PERU was supposed to be having a presidential election campaign, but instead it's been having a war.
With little more than a month left before voting April 9, the streets of Lima would normally be festooned with campaign material, and television would be crowded with political discussions.
But this year Peru has been fighting an undeclared border war with neighboring Ecuador, so the few candidate posters take a back seat to newspaper photos and video of President Alberto Fujimori in jungle dress establishing Peru's hold on the disputed territory with mud-caked troops.
Three-inch tabloid headlines scream ``our valiant soldiers'' and Ecuador's ``aggressive'' but ``fast-retreating monkeys'' - ``monkeys'' being an increasingly popular pejorative for the Ecuadoran soldiers.

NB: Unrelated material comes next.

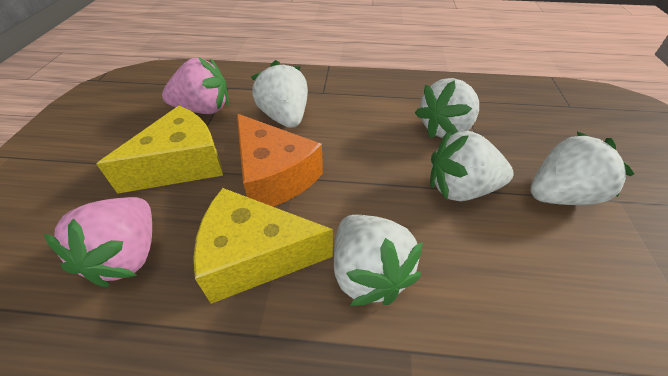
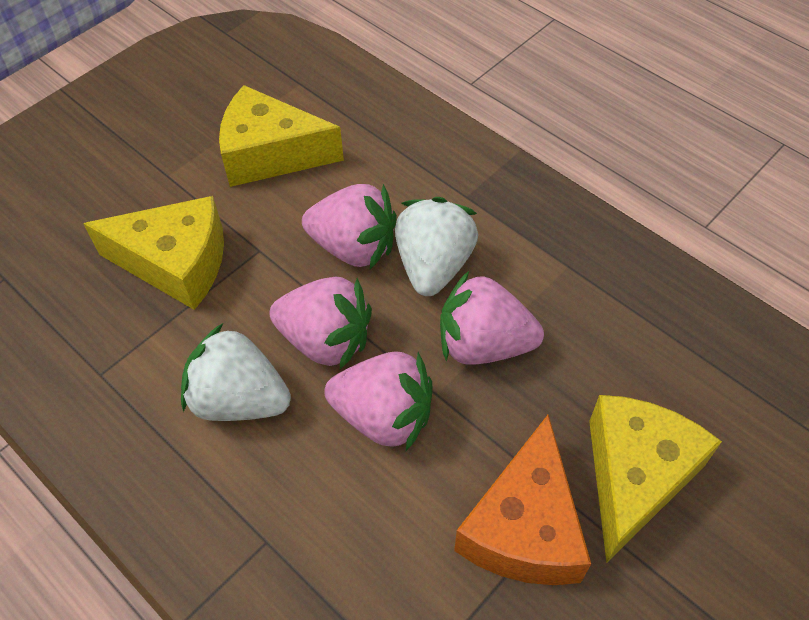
pink strawberry: [44,197,152,287] [162,57,229,114] = 2 -> [269,277,372,370] [302,184,397,269] [324,351,432,451] [440,271,544,364] = 4
white strawberry: [251,60,308,128] [334,215,423,306] [415,78,479,138] [430,129,514,201] [530,132,634,205] = 5 -> [181,323,291,421] [395,197,478,296] = 2
yellow cheese: [97,106,223,194] [193,188,333,304] = 2 -> [83,196,224,310] [219,85,344,187] [589,395,722,563] = 3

That situation may now change, after the second cease-fire in the five-week-old conflict was signed last week, and observers from four counties - the United States, Argentina, Brazil, and Chile - arrived in the conflict zone to guarantee the cease-fire is followed. But the news media remain dominated by reports of continuing skirmishes on the front. The presidential campaign has yet to move to Page 1.
``There may be a cease-fire, but the question of the war is still there,'' says Enrique Zileri, director of the Lima news weekly Caretas. ``Nothing has been settled, really.''
The conflict, centered on a 48-mile stretch of the border in mountainous jungle terrain, has been the source of periodic miniwars between the two countries, the most recent in 1981. The current cease-fire does nothing to bring the two positions closer together - especially since oil and other valuable mineral deposits have reportedly been discovered in the zone.
The question in Peru now is whether this focus on the conflict, even as it is expected to cool down, will help or damage the reelection hopes of President Fujimori. Most observers believe the war and the nationalistic fervor it has fed have been a boon to the already-popular president.
Fujimori is considered almost infallible by many Peruvians for having nearly eradicated the country's fearsome Maoist organization, Sendero Luminoso (Shining Path), and for taming the country's hyperinflation. He is seen by many here as adding the war as a feather in his cap.
But others say Fujimori's principal opponent, former United Nations Secretary General Javier Perez de Cuellar, could still transform a lackluster campaign by pounding Fujimori on the many questions the conflict raises about the president's leadership. Why, as heavy material and human losses suggest, were the armed forces in such poor shape? Why was the first cease-fire signed when Ecuador still had troops in territory Peru claims? Why has Ecuador won the diplomatic and international public-relations battle?
``Perez de Cuellar is like the soccer player who stands without moving for most of a match, and suddenly fate puts the ball at his feet with a clear shot to an unprotected goal,'' says Peruvian political analyst Gustavo Gorriti. ``The question is, will he kick?''
The problem with that analogy is that in such a situation the spectators would be on the edge of their seats urging the player on. But in Peru, much of the public appears content to ignore Mr. de Cuellar (or any of Fujimori's 12 other official opponents). In a recent poll de Cuellar garnered 17 percent, Fujimori 54 percent.
``Foreigners don't seem to understand that we see Fujimori as the man who saved Peru at a time when Sendero bombs were going off every day and prices were strangling us,'' says Efrain, a Lima fruit vendor. ``Things are better, so why should we change to someone else?''
CRITICS say there are good reasons to change: They cite the president's autocratic style - exemplified by his suspension of Congress in 1992 (an act the public cheered), serious human rights violations during the height of the anti-Sendero campaign, and the government's poor jobs-creation record despite a recent spurt of economic growth.
Election observers say the only question still in any doubt is whether Fujimori will win the necessary majority April 9 to avoid a runoff. Having come out of nowhere to win in the 1990 election's second round, Fujimori is believed determined to avoid any surprises.
That ``determination'' has caused some concerns about potential election fraud - especially since about 10 percent of the country remains under military rule as part of an antiterrorism campaign.
``The part of the country under military control is going to be very important to watch,'' says Federico Velarde, technical secretary for Transparencia, an electoral watchdog group.
Important for Peru's democrats, perhaps - but of little interest to a majority still focused on defending a few square miles of jungle from neighboring Ecuador.